By Michael Babad, The Globe and Mail September 17, 2013 Rosenberg on real estate Like many other economists, David Rosenberg wonders today what happened to a housing bust some observers had predicted.
“As if to purposely defy the Canadian economy, banking and loonie bears, home resale activity rose 2.8 per cent sequentially in August and over 11 per cent on a year-over-year basis,” the chief economist at Gluskin Sheff + Associates said in a research note today.
He was referring to August sales numbers released yesterday by the Canadian Real Estate Association, which, as The Globe and Mail’s Tara Perkins reports, showed a rebound from a government-induced slump a year earlier.
That’s when Finance Minister Jim Flaherty tightened mortgage rules to cool down the market and head off a bubble.
Now, homebuyers appear to be rushing to beat higher mortgage rates, boosting home sales across the country.
“The national sales/listing ratio moved up to 54.6 from 51 in July, reflecting a tighter balance to the housing market, and, as such, prices rose 8.1 per cent on a year-over-year basis, the fastest pace in over two years,” Mr. Rosenberg said.

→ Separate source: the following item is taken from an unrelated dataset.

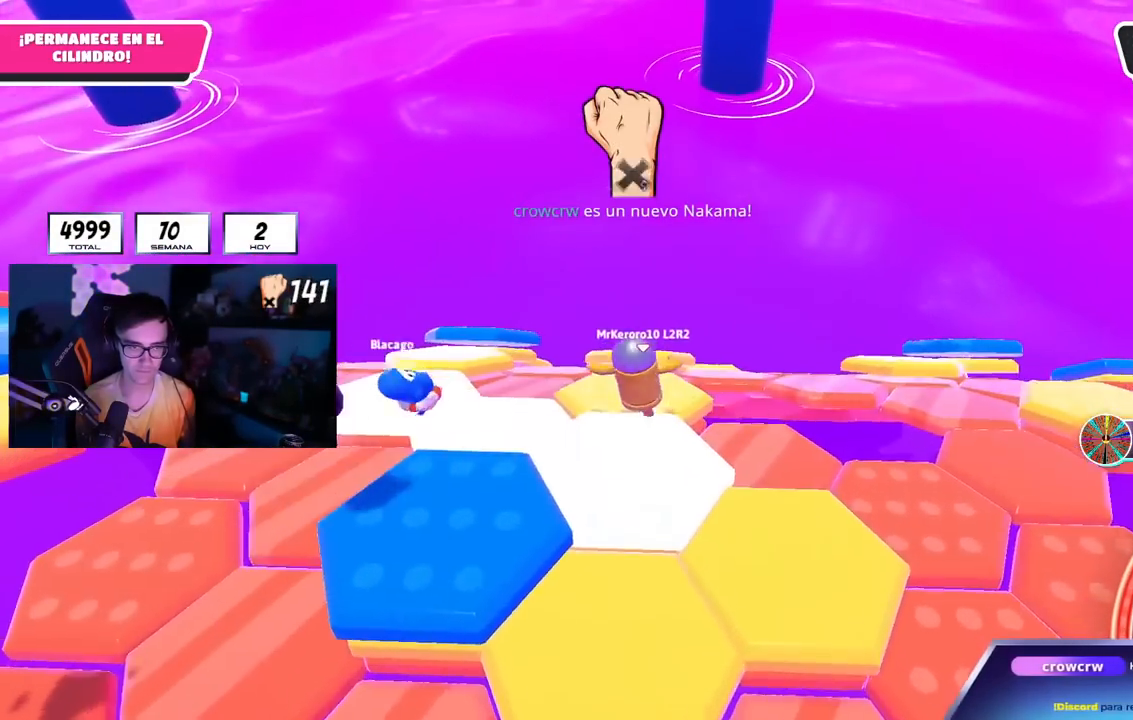
{"buttons": ["CROSS"], "left_stick": "up-right", "right_stick": "center", "events": [[116, "left_stick", "up-right"], [116, "right_stick", "down-right"], [267, "right_stick", "center"], [283, "L1", "up"], [300, "R1", "up"], [450, "CROSS", "down"]]}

“So much for the housing bust.”
Mr. Rosenberg is not alone.
Chief economist Douglas Porter of BMO Nesbitt Burns, for example, noted that house prices keep “quietly churning” forward, though last month’s national average was skewed by the country’s most expensive cities.
“Suffice it to say that next to no one predicted a big mid-year bounce in home sales at the start of 2013, when calls for Canadian housing market calamity were all the rage,” he said after yesterday’s numbers were released.
“Contrary to the Greek chorus of woe, sales are now above their 10-year average in seasonally adjusted terms,” he added.
“And, the year-ago comparisons will remain quite easy for the next eight months, so settle in for a spell of potentially solid year-over-year figures even if sales do simmer down notably in coming months.”
Most economists don’t fear a burst bubble.
Diana Petramala of Toronto-Dominion bank noted that sales remain 11 per cent below the 2009 peak, and that increases in longer-term mortgage rates will probably “keep housing demand in check.”